In this video Alexis Moussine-Pouchkine, Developer Advocate at Google’s Cloud organization, walks through SRE (Site Reliability Engineering) best practices and how they work with regard to a Serverless architecture.
At 1:02 he begins by explaining Serverless, meaning the absence of server management incorporating fully managed security, that it is a ‘pay only for usage’ model.
Serverless Compute on Google Cloud
At 5:46 Alexis elaborates on the Cloud functions and Serverless Compute on Google Cloud. The first one is cloud functions which act as a service where you can deploy a short amount of code, dependencies and the trigger events.
From 6:10 he explains that the App Engine is more suited for front-end applications with multiple services and modules. With the flexibility and freedom of the container-based applications, you can choose your own stack and utilize the Serverless benefits as well.
At 10:25 Alexis points out the Cloud console screen where he demonstrates Serverless Compute on the Google Cloud. He shows the execution time of the different programs and other comparative details present on the log. At 17:59 he states that SRE’s are responsible for the on-calls, blameless post-mortems, incident management, testing and actionable alerting.
Managing the Error Budget
From 20:50 Alexis defines the critical dynamic central to SRE, the “error budget”.
This is calculated by subtracting the Service Level Objective (SLO) from 100% availability, highlighting that what many may find surprising is Google does not set out to achieve this, as no new feature innovation would be possible.
Therefore optimal SRE is a process of managing this budget, finding the balance between never using it, meaning you aren’t innovating enough, and burning through it meaning you’re doing too much at the expense of reliability.
From 24:05 he demonstrates the several Stackdriver tools across the various cloud functionalities, the App Engine and also the new Serverless offerings. He further elaborates on the idea of logging, traces, error reporting and how these get performed in a Serverless world.
Managing the SLO’s at Datadog
At 28:16 he introduces Daniel Langer, Product Manager at Datadog, highlighting that Datadog is a SaaS platform with over 7500 customers.
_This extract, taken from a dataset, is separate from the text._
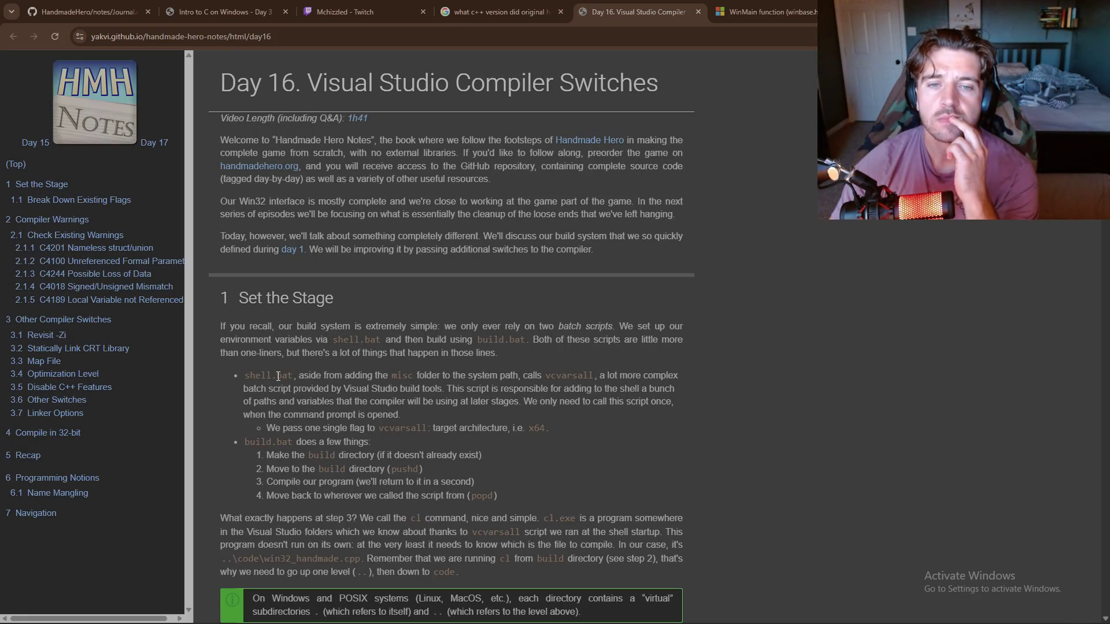
# - Read the Day 16 page down to Listing 5's -W4 warnings, then return to the search results
pyautogui.scroll(-4, 278, 376)
pyautogui.scroll(4, 278, 376)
At 34:04 David points out how the widget to be launched calculates the Datadog Uptime which helps in tracking the SLO’s. In addition, he also explains how the application latency is taken as an example and shown how the service level indicator works in this regard.
At 43:49 Alexis briefs on how to successfully implement the DevOps for the serverless workloads. He further elaborates on how the user-facing functionalities happen, followed by the data storage and the event-driven logic.
At 44:36, he explains the summarized steps to implement the DevOps in the Serverless scenario. The first step is to have a complete focus on the user and also precisely define the SLIs and the SLO’s while you move on to serverless.
The second step is to use the best available Google Cloud Serverless tools. Since the functions help in the implementation, it is significant to use them wisely. The Serverless environment is a brilliant opportunity to have a steady focus on the user’s needs instead of considering only the lower level of infrastructure.
With the proper SRE practices, error budgets and the Stackdriver tools, you can implement DevOps for Serverless workloads easily.